One crash caused by a third party code-injector down. A few million more to go.

¹ That explains why the Contoso installer is often running at the time of these crashes. One of the things that the Contoso installer does is uninstall the previous version.

17 comments

Comments are closed. Login to edit/delete your existing comments

  • Avatar
    Joshua Hudson

    It’s quite possible to blame this one on MS anyway, but explorer isn’t the problem at all. Here we have yet another case of an application jumping through hoops because it can’t delete a file that contains running code.

    I know MS doesn’t want to use such functionality, but it makes so much extra work because it’s not there for those that do. And now you’ve had to pay a piece of it.

    • Avatar
      Me Gusta

      Do you know that at the very least you can move files that contain running code? Sure, this moves the problem from how to replace the file that is in use with how to delete the files after they unloaded, but at the very least this situation can be easily prevented anyway.

      • Avatar
        Joshua Hudson

        > how to delete the files after they unloaded

        Got a solution that doesn’t require admin rights and doesn’t require a process to be left running waiting for the file to become unlocked?

        • Avatar
          Me Gusta

          In this case? Let the setup program deal with it after explorer was restarted. But I would also say that since this is dealing with explorer, you are going to be using a setup program with admin rights anyway so using MoveFile with delay until reboot is an option.
          In general? The Windows task scheduler. The requirements for this is only as much as is needed to execute the command and access what you want to clean up.

    • Avatar
      Kythyria Tieran

      If you don’t want to be admin or leave a watcher behind, just force the user to log out. Since it’s not a reboot it’s *clearly* not any kind of downtime. /s

      The actual problem here is that the file *is* being “successfully” unloaded (and probably getting replaced on disk just fine). It’s just leaving some dangling pointers behind. If you only replaced the file on disk you’d still have to either unload the original somehow or make explorer restart without unloading the DLL.

  • Avatar
    Sebastiaan Dammann

    > Perform a developer shutdown of Explorer; Ctrl+Shift+RightClick, Exit Explorer.

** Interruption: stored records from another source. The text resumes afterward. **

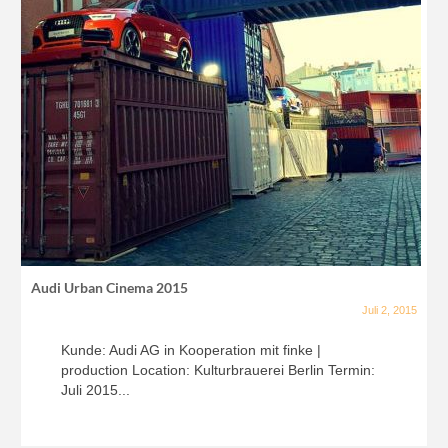
Audi Urban Cinema 2015
Juli 2, 2015
Kunde: Audi AG in Kooperation mit finke |
production Location: Kulturbrauerei Berlin Termin:
Juli 2015...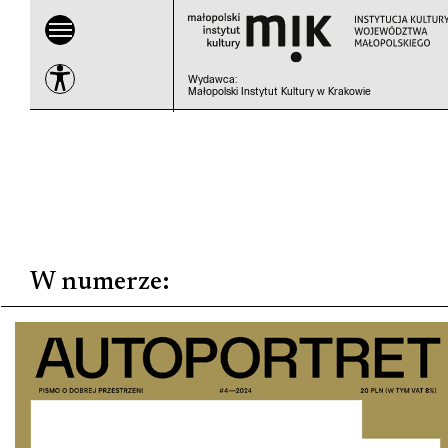
Wydawca
:
Małopolski Instytut Kultury w Krakowie
W numerze
: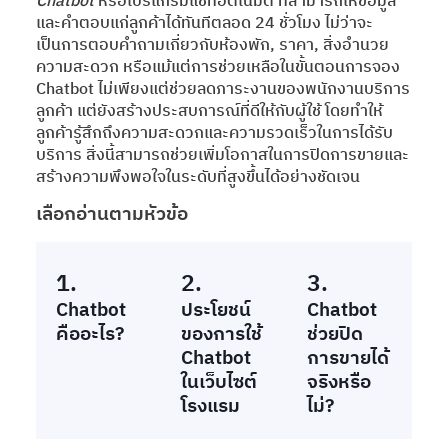
Chatbot
หรือโปรแกรมแชทอัตโนมัติ ที่สามารถให้ข้อมูล
และคำตอบแก่ลูกค้าได้ทันทีตลอด 24 ชั่วโมง ไม่ว่าจะ
เป็นการตอบคำถามเกี่ยวกับห้องพัก, ราคา, สิ่งอำนวย
ความสะดวก หรือแม้แต่การช่วยเหลือในขั้นตอนการจอง
Chatbot ไม่เพียงแต่ช่วยลดภาระงานของพนักงานบริการ
ลูกค้า แต่ยังสร้างประสบการณ์ที่ดีให้กับผู้ใช้ โดยทำให้
ลูกค้ารู้สึกถึงความสะดวกและความรวดเร็วในการได้รับ
บริการ สิ่งนี้สามารถช่วยเพิ่มโอกาสในการปิดการขายและ
สร้างความพึงพอใจในระดับที่สูงขึ้นได้อย่างชัดเจน
เลือกอ่านตามหัวข้อ
1.
2.
3.
Chatbot
ประโยชน์
Chatbot
คืออะไร?
ของการใช้
ช่วยปิด
Chatbot
การขายได้
ในเว็บไซต์
จริงหรือ
โรงแรม
ไม่?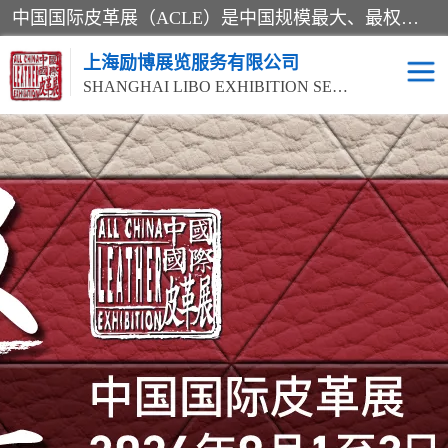
中国国际皮革展（ACLE）是中国规模最大、最权威的国际皮革盛会，自创办以来一直由中国皮革协会（CLIA）和亚太区皮革展有限公司（APLF）共同举办
上海励博展览服务有限公司
SHANGHAI LIBO EXHIBITION SERVICE CO.,LTD
2026中国国际皮革展
2026上海皮革机械展
ACLE
2026上海合成革展会
2026中国国际皮革展
2026中国国际皮革展
2026中国国际皮革展
ACLE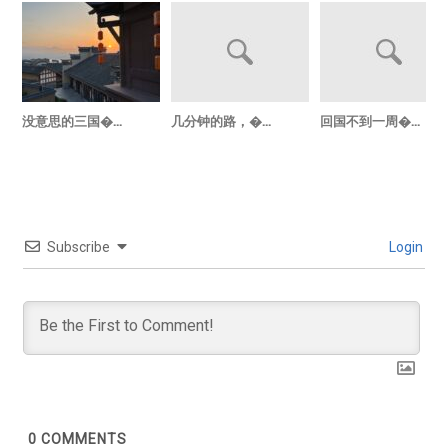
没意思的三国�...
几分钟的路，�...
回国不到一周�...
Subscribe
Login
0
COMMENTS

    That is a nice trick! You should do a blog post with a few of these 😀

  • Avatar
    Piotr Siódmak

    I would expect a shell extension crash to cause a bluescreen. I think I read somewhere (old MSDN?) that they run on the kernel, but it was looong ago, so probably a mistake.
    It would be interesting to see how you tracked that stack trace to Contoso. Did you have to instruct WER to gather more information? What kind of memory dump was it?

      • Avatar
        Piotr Siódmak

        I think it was specifically about taskbar extensions and why they removed them after vista (if I remember correctly). Like the little mini windows media player control bar – I miss that one. The problem might have been related to the fact that people started loading multiple versions of .net into the shell (I vaguely recall discussions on how to use silverlight on the taskbar).

    • Avatar
      Me Gusta

      It is more or less the Vista one, but they probably had to move it due to the start changes in Windows 8+. Or it always worked on the task bar but nobody mentioned that.

  • Avatar
    word merchant

    Of course this is one of the fantastic things about open source – smart people in the wider community can contribute improvements one way or the other.